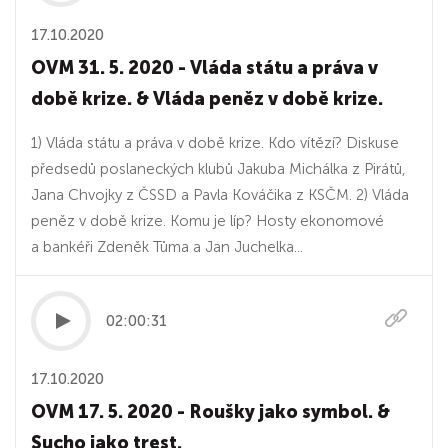
17.10.2020
OVM 31. 5. 2020 - Vláda státu a práva v
době krize. & Vláda peněz v době krize.
1) Vláda státu a práva v době krize. Kdo vítězí? Diskuse
předsedů poslaneckých klubů Jakuba Michálka z Pirátů,
Jana Chvojky z ČSSD a Pavla Kováčika z KSČM. 2) Vláda
peněz v době krize. Komu je líp? Hosty ekonomové
a bankéři Zdeněk Tůma a Jan Juchelka...
02:00:31
17.10.2020
OVM 17. 5. 2020 - Roušky jako symbol. &
Sucho jako trest.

• Problem description:
Copy every line of text from the records above without any changes, and leave the pictures out of your answer.

• Answer:
17.10.2020
OVM 31. 5. 2020 - Vláda státu a práva v
době krize. & Vláda peněz v době krize.
1) Vláda státu a práva v době krize. Kdo vítězí? Diskuse
předsedů poslaneckých klubů Jakuba Michálka z Pirátů,
Jana Chvojky z ČSSD a Pavla Kováčika z KSČM. 2) Vláda
peněz v době krize. Komu je líp? Hosty ekonomové
a bankéři Zdeněk Tůma a Jan Juchelka...
02:00:31
17.10.2020
OVM 17. 5. 2020 - Roušky jako symbol. &
Sucho jako trest.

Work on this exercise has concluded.